_Tareas_
- A) Según el fragmento sobre el filósofo y la muerte, el alma reflexiona de manera óptima cuando no la perturban ciertas cosas. Enumera todas esas cosas.
- B) Sigue el diálogo del fragmento sobre el filósofo y la muerte justo después de su última intervención.
::: Fragmento proporcionado
El filósofo y la muerte
Extracto del Fedón de Platón
—[…]¿Te
parece a ti que es propio de un filósofo andar dedicado a los que llaman
placeres, tales como los propios de comidas y de bebidas?
—En
absoluto, Sócrates —dijo Simmias.
—¿Qué en
los placeres del sexo?
—En
ningún modo.
—¿Y qué
hay al respecto de los demás cuidados del cuerpo? ¿Te parece que tal persona
los considera importantes? Por ejemplo, la adquisición de mantos y calzados
elegantes, y los demás embellecimientos del cuerpo, ¿te parece que los tiene en
estima, o los desprecia, en la medida en que no tiene una gran necesidad de
ocuparse de ellos?
—A mi me
parece que los desprecia —dijo— por lo menos el que de verdad es filósofo.
—Por lo
tanto, ¿ no te parece que, por entero —dijo—, la ocupación de
tal individuo no se centra en el cuerpo, sino que, en cuanto puede, está
apartado de éste, y, en cambio, está vuelto hacia el alma?
—A mí
sí.
—Es que
no está claro, desde un principio, que el filósofo libera su alma al máximo de
la vinculación con el cuerpo, muy a diferencia de los demás hombres?
—Está
claro.
—Y, por
cierto, qué les parece, Simmias, a los demás hombres de quien no halla placer
en tales cosas ni participa de ellas no tiene un vivir digno, sino que se
empeña en algo próximo al estar muerto el que nada se cuida de los placeres que
están unidos al cuerpo.
—Muy de
verdad lo que dices, desde luego.
—¿Y qué
hay respecto de la adquisición misma de la sabiduría? ¿Es el cuerpo un
impedimento o no, si uno lo toma en la investigación como compañero? Quiero
decir, por ejemplo, lo siguiente: ¿acaso garantizan alguna verdad la vista y el
oído a los humanos, o sucede lo que incluso los poetas nos repiten de continuo,
que no oímos nada preciso ni lo vemos? Aunque, si estos sentidos del cuerpo no
son exactos ni claros, mal lo serán los otros. Pues todos son inferiores a
ésos. ¿O no te lo parecen a ti?
—Desde
luego —dijo.
—¿Cuándo,
entonces —dijo él—, el alma aprehende la verdad? Porque cuando intenta examinar
algo en compañía del cuerpo, está claro que entonces es engañada por él.
—Dices
verdad.
—¿No es,
pues, al reflexionar, más que en ningún otro momento, cuando se le hace
evidente algo de lo real?
—Sí.
—Y
reflexiona, sin duda, de manera óptima, cuando no la perturba ninguna de esas
cosas, ni el oído, ni la vista, ni dolor, ni placer alguno, sino que ella se
encuentra al máximo en sí misma, mandando de paseo al cuerpo, y, sin
comunicarse ni adherirse a él, tiende hacia lo existente.
—Así es.
::::::
::: Filas
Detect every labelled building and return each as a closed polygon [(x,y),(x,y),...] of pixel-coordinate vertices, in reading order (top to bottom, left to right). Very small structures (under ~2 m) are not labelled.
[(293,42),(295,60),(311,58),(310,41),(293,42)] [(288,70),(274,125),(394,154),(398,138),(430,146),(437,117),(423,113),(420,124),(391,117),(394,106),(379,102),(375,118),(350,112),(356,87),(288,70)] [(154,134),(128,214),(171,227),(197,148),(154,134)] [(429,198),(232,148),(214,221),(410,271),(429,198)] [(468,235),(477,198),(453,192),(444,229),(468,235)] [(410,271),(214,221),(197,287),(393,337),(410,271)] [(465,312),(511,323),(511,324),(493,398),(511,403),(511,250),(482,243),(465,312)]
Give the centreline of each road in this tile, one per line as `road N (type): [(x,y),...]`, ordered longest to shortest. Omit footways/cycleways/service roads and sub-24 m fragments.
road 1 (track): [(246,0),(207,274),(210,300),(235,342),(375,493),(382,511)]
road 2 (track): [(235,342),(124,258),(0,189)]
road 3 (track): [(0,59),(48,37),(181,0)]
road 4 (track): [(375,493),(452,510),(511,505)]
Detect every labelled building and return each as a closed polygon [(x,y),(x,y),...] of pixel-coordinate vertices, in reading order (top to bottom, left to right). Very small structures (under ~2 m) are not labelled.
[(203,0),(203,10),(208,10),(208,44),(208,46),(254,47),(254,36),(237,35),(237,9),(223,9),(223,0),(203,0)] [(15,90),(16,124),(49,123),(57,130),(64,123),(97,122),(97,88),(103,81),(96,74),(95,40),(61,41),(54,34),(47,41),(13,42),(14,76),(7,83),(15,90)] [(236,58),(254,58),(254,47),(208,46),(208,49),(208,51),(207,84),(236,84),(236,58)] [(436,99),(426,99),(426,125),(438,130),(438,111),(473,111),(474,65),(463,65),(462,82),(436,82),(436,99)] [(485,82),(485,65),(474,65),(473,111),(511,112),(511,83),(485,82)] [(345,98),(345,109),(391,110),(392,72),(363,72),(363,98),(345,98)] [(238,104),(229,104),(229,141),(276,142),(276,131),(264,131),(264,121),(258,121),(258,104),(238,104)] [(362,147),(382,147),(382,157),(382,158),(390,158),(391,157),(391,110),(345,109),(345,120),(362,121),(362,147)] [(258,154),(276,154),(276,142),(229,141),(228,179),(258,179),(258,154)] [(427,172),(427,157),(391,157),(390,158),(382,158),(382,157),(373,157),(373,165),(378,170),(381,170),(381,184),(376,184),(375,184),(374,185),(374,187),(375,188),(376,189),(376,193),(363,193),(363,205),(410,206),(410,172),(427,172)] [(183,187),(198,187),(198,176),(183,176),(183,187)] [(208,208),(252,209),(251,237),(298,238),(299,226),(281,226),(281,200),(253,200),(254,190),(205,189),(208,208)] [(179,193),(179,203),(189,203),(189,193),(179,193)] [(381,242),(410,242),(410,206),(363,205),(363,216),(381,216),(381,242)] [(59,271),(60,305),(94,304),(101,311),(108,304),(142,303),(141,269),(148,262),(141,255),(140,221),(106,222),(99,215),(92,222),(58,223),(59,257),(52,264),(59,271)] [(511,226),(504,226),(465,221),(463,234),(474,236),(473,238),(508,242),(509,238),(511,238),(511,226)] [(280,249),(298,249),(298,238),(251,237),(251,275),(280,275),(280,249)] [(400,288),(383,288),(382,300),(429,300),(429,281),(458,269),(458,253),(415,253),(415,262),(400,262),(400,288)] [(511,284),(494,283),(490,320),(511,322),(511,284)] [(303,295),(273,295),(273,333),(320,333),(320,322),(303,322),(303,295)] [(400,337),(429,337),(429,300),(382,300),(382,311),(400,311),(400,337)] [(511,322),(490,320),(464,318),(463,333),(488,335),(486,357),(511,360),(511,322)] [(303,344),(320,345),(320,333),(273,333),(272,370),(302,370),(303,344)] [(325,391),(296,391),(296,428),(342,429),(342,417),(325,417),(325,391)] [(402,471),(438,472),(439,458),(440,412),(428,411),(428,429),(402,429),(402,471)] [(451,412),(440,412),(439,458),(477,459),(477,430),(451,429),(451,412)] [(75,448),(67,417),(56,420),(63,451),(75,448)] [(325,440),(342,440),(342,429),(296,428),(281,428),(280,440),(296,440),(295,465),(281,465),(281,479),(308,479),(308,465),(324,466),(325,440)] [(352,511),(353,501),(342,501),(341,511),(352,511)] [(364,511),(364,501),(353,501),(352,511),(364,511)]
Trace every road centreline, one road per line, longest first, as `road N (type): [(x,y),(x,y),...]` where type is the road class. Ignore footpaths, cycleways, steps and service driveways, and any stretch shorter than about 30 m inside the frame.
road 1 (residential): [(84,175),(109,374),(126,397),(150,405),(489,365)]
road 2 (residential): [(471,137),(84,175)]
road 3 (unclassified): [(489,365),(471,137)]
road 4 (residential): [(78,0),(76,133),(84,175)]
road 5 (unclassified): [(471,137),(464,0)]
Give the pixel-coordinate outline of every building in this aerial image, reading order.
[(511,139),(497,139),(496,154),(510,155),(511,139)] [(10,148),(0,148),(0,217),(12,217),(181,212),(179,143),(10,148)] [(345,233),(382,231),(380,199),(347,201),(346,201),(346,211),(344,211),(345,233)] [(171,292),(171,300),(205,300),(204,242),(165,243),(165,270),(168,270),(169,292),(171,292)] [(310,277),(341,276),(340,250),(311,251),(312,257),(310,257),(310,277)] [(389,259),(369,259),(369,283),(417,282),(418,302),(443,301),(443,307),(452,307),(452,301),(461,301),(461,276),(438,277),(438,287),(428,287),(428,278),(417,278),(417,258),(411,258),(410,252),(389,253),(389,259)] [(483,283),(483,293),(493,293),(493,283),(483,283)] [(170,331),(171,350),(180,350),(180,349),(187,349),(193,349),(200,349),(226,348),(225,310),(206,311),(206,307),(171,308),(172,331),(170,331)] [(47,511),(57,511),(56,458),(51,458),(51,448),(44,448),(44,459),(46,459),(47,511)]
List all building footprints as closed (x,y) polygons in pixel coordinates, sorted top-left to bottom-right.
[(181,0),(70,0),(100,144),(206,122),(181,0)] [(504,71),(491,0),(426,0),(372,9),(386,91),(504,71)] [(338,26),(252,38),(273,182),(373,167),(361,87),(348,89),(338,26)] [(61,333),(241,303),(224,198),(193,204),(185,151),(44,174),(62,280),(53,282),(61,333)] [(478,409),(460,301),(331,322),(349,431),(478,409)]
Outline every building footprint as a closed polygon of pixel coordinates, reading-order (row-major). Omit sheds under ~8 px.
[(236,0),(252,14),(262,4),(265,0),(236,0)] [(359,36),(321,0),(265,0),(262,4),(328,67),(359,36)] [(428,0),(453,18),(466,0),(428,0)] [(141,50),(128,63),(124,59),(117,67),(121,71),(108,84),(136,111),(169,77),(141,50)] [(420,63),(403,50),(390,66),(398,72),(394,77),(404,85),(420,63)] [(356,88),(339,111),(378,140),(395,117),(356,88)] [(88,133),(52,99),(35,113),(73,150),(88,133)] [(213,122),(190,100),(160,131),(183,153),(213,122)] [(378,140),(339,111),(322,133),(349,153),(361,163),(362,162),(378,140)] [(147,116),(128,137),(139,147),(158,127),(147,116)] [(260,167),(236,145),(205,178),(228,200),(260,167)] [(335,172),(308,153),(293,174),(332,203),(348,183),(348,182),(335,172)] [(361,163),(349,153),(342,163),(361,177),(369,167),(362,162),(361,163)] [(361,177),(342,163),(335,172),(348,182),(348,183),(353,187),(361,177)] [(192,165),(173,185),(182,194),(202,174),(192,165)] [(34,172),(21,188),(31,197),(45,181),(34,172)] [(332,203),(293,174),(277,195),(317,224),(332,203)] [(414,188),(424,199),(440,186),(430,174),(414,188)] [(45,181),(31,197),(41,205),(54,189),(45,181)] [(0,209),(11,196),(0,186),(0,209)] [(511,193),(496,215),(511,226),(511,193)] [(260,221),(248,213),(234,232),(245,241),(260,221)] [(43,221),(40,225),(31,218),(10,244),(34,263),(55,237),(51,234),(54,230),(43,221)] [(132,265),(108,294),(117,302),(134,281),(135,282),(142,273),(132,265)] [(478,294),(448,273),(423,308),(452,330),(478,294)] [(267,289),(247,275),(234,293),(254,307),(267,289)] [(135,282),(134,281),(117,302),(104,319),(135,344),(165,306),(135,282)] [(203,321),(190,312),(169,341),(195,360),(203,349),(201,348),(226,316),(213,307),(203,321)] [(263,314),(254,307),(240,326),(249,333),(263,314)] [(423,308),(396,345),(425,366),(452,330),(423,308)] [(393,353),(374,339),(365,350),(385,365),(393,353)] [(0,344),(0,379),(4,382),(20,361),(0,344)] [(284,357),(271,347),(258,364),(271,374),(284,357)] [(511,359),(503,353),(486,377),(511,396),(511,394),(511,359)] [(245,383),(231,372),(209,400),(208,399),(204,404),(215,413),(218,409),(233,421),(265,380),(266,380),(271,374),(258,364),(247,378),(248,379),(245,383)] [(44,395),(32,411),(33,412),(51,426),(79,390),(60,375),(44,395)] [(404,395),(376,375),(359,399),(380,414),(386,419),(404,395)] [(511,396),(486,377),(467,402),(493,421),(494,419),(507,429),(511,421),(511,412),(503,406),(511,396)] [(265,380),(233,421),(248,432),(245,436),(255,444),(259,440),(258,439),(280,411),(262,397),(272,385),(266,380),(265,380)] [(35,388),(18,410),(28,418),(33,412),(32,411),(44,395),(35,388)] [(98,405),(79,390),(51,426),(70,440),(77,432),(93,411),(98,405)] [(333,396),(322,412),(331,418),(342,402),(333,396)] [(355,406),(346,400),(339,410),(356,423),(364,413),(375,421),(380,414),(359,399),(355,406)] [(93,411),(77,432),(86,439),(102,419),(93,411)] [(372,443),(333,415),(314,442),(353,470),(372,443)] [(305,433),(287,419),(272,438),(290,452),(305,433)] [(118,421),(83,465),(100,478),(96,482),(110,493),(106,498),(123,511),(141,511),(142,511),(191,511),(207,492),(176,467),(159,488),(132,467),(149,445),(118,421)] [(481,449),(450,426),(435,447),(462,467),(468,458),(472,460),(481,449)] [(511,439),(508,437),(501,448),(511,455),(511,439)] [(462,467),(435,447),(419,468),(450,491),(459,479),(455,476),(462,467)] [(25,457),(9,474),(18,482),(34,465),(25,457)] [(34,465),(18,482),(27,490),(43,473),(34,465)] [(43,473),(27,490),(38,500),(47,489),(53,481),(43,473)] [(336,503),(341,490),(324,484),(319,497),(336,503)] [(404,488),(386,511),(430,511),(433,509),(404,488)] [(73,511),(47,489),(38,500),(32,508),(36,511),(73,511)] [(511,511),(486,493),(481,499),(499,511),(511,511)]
::::::
_Respuestas_
- A) El oído, la vista, el dolor y el placer.

- B)
—Por lo
tanto, ¿también ahí el alma del filósofo desprecia al máximo el cuerpo y escapa
de éste, y busca estar a solas en sí ella misma?
—Es
evidente.
—¿Qué
hay ahora respecto de lo siguiente, Simmias? ¿Afirmamos que existe algo justo
en sí o nada?
—Lo
afirmamos, desde luego, ¡por Zeus!
—¿Y, a
su vez, algo bello y bueno?
—¿Cómo
no?
—¿Es que
ya has visto alguna de tales cosas con tus ojos nunca?
—De
ninguna manera —dijo él.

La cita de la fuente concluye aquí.